Radetich scandal compounds KTNV's credibility problem


C-R-E-D-I-B-I-L-I-T-Y

That's oxygen to news outfits. And KTNV-TV, Channel 13, is running out of breathable air.

As the Sun reported, Nina Radetich was taped telling the owner of auto repair chain Tire Works -- under investigation by Channel 13 for fraudulent practices -- that her boyfriend could provide some media-spin consulting to combat her own station's negative reports.

Ethically? Obscene. Not that it's a job-breaker, apparently.

"We're standing by her 100 percent," says VP/GM Jim Prather. "She regrets having made that mistake and I think we have learned from this incident. Nina has worked very hard for more than a decade to provide news coverage to Las Vegas and I don't think we should lose sight of the work she's done."

True, and yet ... that hiss you hear? More air escaping the deflating balloon that is Channel 13 credibility.

"They've branded themselves as 'You Ask, We Investigate,' and she is the face of that with Darcy Spears, and there's a big problem when the face of it is manipulating it," says one Channel 13 insider. "It's unfortunate because viewers had been responding. I don't think it was malicious, but she's done damage. At other stations, she'd be suspended for investigation or fired."

Another source claims that "anger and disgust is building at the station. There is a group of people who want to go to Prather and complain but they are afraid of what will happen. ... Prather has created a mess because of his obsession with Nina, a lot of animosity with females at the station. He told one longtime anchor she should look and act more like Nina."

Radetich anchored Tuesday's newscasts, then took previously planned vacation days, conveniently keeping her off the radar until the sting of publicity lessens. (She did not respond to a request for comment.) She returns Monday.

At a Tuesday staff meeting after the announcement that Radetich would remain, an insider says she oddly read a prepared statement (to friends and co-workers?) apologizing for the media hubbub, but not her actions. Prather took the people-who-live-in-glass-houses approach, asking employees whether they've ever made mistakes they wish they could take back, severely understating the magnitude of the offense. He was met with stony silence.

Resentment doesn't end there. An insider says one employee removed Radetich's picture from a locked cabinet displaying portraits of all the anchors. Management's trying to ID the perp.

Fallout from Nina-gate prompted the station owner, Journal Broadcast Group, to send three executives to Las Vegas from their Milwaukee headquarters to confer.

Competitors also are incensed. "That's outrageous conduct and it blackens all of us," says Channel 3 news chief Bob Stoldal. "Think what would happen if I or George (Channel 8's George Knapp) did that. If this happens over here they'd be out on their ass in 30 seconds."

Prather's perceived favoritism might figure into her survival. Consider that ex-anchor Ron Futrell -- for whom charges stemming from a hit-and-run incident were dropped -- was canned for "serious misconduct" unrelated to journalism, while Prather deemed Radetich's affront to journalism a "lapse of judgment."

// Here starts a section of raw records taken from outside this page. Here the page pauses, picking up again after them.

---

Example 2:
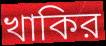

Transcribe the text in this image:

খাকির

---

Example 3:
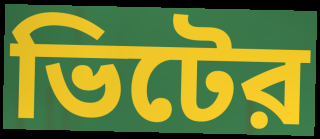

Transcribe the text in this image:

ভিটের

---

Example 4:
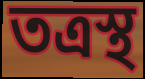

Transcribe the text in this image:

তত্রস্থ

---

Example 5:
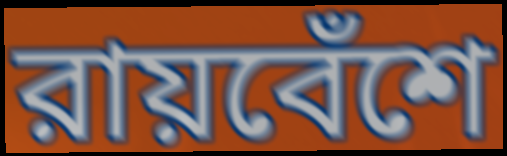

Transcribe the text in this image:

রায়বেঁশে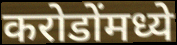
करोडोंमध्येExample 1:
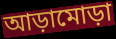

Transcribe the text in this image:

আড়ামোড়া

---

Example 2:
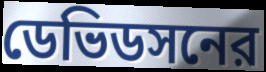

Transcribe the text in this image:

ডেভিডসনের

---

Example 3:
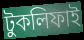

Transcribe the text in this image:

টুকলিফাই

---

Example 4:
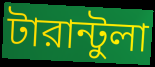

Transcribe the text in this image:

টারান্টুলা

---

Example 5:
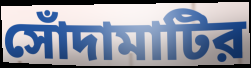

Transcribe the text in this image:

সোঁদামাটির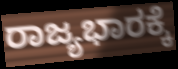
ರಾಜ್ಯಭಾರಕ್ಕೆ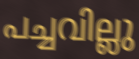
പച്ചവില്ലു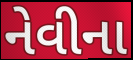
નેવીના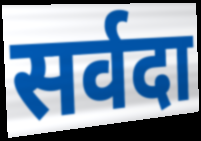
सर्वदाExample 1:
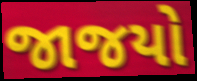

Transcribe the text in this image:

જાજયો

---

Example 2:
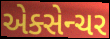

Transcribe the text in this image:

એક્સેન્ચર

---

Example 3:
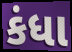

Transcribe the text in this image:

કંધા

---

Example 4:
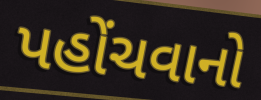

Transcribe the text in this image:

પહોંચવાનો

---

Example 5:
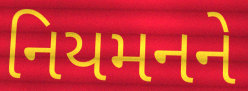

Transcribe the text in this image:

નિયમનને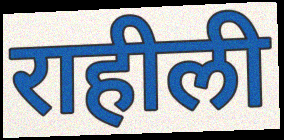
राहीलीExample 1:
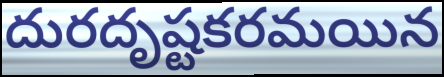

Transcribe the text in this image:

దురదృష్టకరమయిన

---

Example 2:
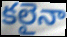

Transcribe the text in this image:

కలైనా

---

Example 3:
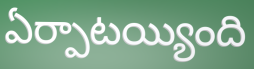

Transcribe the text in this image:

ఏర్పాటయ్యింది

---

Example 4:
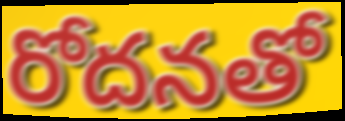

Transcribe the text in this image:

రోదనతో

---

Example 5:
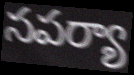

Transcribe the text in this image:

సపర్యా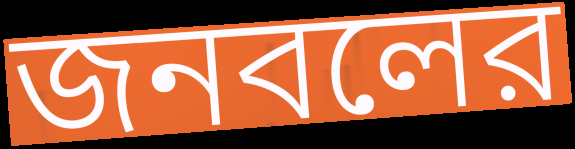
জনবলেরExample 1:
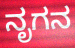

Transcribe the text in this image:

ನೃಗನ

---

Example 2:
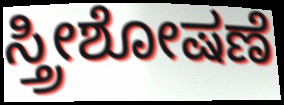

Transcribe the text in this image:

ಸ್ತ್ರೀಶೋಷಣೆ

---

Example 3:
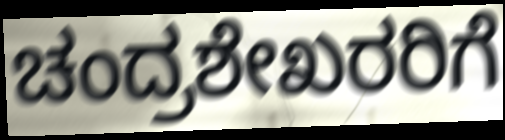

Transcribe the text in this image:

ಚಂದ್ರಶೇಖರರಿಗೆ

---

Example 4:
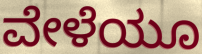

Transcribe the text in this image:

ವೇಳೆಯೂ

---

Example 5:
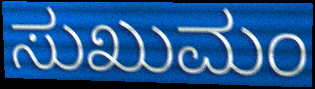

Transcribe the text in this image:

ಸುಖುಮಂ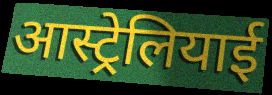
आस्ट्रेलियाई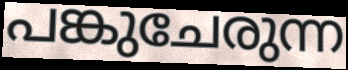
പങ്കുചേരുന്ന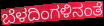
ಬೆಳದಿಂಗಳಿನಂತೆ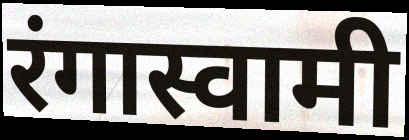
रंगास्वामीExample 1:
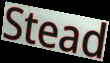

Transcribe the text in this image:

Stead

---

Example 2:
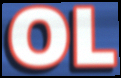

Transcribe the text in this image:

OL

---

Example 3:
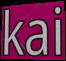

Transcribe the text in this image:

kai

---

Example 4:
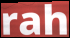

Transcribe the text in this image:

rah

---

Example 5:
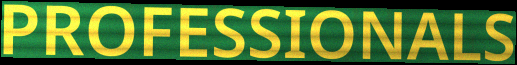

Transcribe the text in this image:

PROFESSIONALS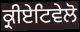
ਕ੍ਰੀਏਟਿਵੇਲੋ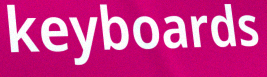
keyboardsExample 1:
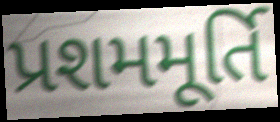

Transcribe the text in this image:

પ્રશમમૂર્તિ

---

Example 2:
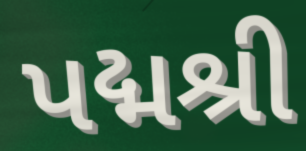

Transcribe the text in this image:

પદ્મશ્રી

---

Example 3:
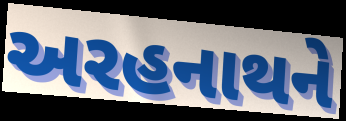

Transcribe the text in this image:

અરહનાથને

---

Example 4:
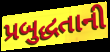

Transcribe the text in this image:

પ્રબુદ્ધતાની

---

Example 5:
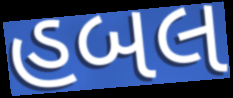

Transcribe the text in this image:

હબલ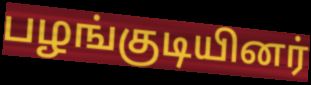
பழங்குடியினர்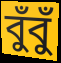
বুঁবুঁ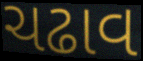
ચઢાવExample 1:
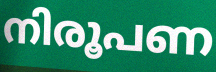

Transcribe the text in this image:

നിരൂപണ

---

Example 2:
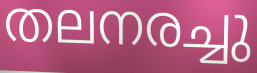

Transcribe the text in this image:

തലനരച്ചു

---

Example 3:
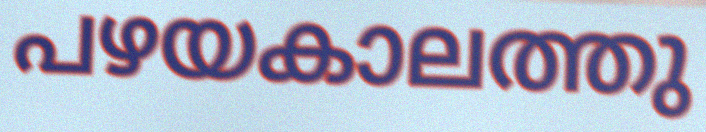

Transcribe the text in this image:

പഴയകാലത്തു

But Channel 13's modus operandi on these matters also seems based on what the cameras see, not what the facts say, as if visual documentation of an offense makes it real for viewers, therefore a more fireable act.

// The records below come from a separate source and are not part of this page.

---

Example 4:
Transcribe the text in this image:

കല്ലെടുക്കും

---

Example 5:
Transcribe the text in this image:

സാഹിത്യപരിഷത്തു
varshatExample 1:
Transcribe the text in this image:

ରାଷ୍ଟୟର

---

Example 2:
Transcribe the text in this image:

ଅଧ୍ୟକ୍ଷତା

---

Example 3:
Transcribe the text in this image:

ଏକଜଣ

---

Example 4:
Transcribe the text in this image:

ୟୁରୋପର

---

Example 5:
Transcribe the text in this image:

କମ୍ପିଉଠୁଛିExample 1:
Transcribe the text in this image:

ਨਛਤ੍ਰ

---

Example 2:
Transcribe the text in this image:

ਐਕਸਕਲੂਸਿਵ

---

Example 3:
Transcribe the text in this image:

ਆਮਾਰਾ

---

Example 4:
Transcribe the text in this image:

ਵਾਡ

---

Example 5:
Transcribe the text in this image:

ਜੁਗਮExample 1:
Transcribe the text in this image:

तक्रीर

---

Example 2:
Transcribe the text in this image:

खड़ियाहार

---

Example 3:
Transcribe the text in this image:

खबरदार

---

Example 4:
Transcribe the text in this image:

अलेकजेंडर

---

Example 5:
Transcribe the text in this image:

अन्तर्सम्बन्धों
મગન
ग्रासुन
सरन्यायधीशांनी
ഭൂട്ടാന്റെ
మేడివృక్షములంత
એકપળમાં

Futrell's disheveled mug shot hit the press in July '08 -- fired. Last February, Rikki Cheese, picked up on a DUI charge, sidestepped a public mug shot -- employed. In August '08, reporter Jeff Gradney shopped for a male sex partner on Craigslist for a threesome with his girlfriend, accompanied by a photo of them enjoying a carnal romp -- fired. Radetich commits an out-of-camera-range offense -- employed.

Station management expects outrage from journalists but cares most about viewers, whom they may assume will shrug off Radetich's sin as an abstract concept, a journalism-school debate devoid of sensationalism that would pressure them to fire her.

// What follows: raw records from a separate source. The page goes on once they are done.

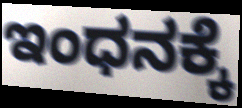
ಇಂಧನಕ್ಕೆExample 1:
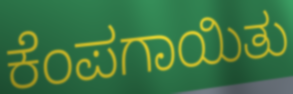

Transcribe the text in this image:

ಕೆಂಪಗಾಯಿತು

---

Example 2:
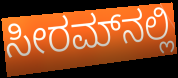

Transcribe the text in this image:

ಸೀರಮ್‌ನಲ್ಲಿ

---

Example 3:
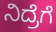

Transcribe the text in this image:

ನಿದ್ರೆಗೆ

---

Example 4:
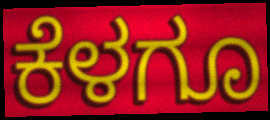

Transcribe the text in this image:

ಕೆಳಗೂ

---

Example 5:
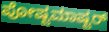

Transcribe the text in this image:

ಪೋಷ್ಟಮಾಷ್ಟರ್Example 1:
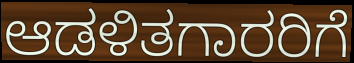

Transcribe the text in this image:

ಆಡಳಿತಗಾರರಿಗೆ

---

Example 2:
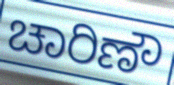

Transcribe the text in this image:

ಚಾರಿಣೌ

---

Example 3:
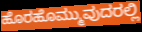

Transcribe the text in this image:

ಹೊರಹೊಮ್ಮುವುದರಲ್ಲಿ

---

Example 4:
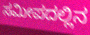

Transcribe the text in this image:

ಸಮೀಪದಲ್ಲಿನ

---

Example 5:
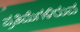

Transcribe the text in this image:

ಪ್ರತಿಮೆಗಳಿರುವ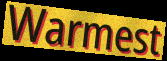
Warmest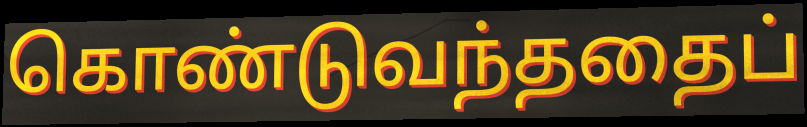
கொண்டுவந்ததைப்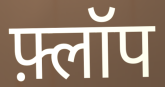
फ़्लॉप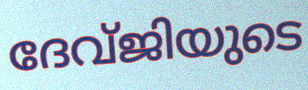
ദേവ്ജിയുടെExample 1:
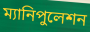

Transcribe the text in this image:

ম্যানিপুলেশন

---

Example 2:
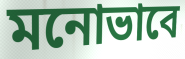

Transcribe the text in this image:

মনোভাবে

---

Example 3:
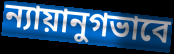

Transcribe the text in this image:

ন্যায়ানুগভাবে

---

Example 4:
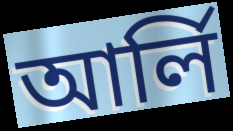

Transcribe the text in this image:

আর্লি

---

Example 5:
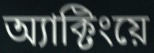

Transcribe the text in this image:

অ্যাক্টিংয়ে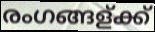
രംഗങ്ങള്ക്ക്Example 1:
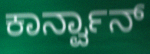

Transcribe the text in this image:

ಕಾರ್ನ್ವಾನ್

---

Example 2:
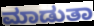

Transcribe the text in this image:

ಮಾಡುತಾ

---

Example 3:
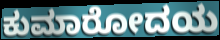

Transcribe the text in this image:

ಕುಮಾರೋದಯ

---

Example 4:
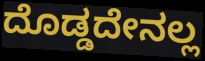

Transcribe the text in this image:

ದೊಡ್ಡದೇನಲ್ಲ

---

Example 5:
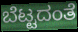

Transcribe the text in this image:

ಬೆಟ್ಟದಂತೆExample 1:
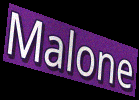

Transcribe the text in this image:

Malone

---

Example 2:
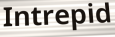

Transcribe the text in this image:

Intrepid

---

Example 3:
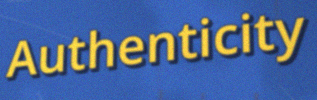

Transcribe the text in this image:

Authenticity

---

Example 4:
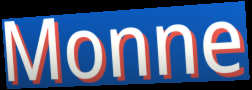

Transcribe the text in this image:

Monne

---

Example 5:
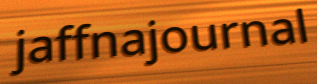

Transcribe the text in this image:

jaffnajournal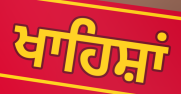
ਖਾਹਿਸ਼ਾਂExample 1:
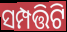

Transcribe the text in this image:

ସମ୍ପତ୍ତିଟି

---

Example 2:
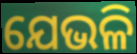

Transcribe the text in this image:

ଯେଭଳି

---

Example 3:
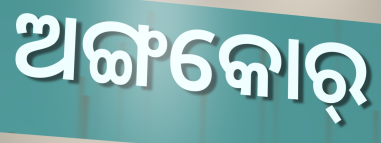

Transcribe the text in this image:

ଅଙ୍ଗକୋର୍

That's a dangerous miscalculation. Her act wasn't only an egregious professional betrayal, but yet another body blow to credibility that won't escape viewers.

Prather and news director Karin Movesian bear responsibility for a newsroom culture that allows this debacle. Vegas may have a rogue's reputation for skirting rules of conduct other cities abide by, but beware when you hoodwink your own. You'll be punished by viewers' contempt, already evident as they've relegated "Action News" to ratings also-rans.

What miserable timing for missteps as all of us in mainstream media struggle to remain relevant in the Internet age and hemorrhage viewers/readers, a trend unlikely to reverse even when the economy rights itself. Younger viewers already are dismissive of traditional media. Why provide more reasons to reject them as untrustworthy fossils?

Few suicides are as painful as slowly bleeding to death from self-inflicted wounds.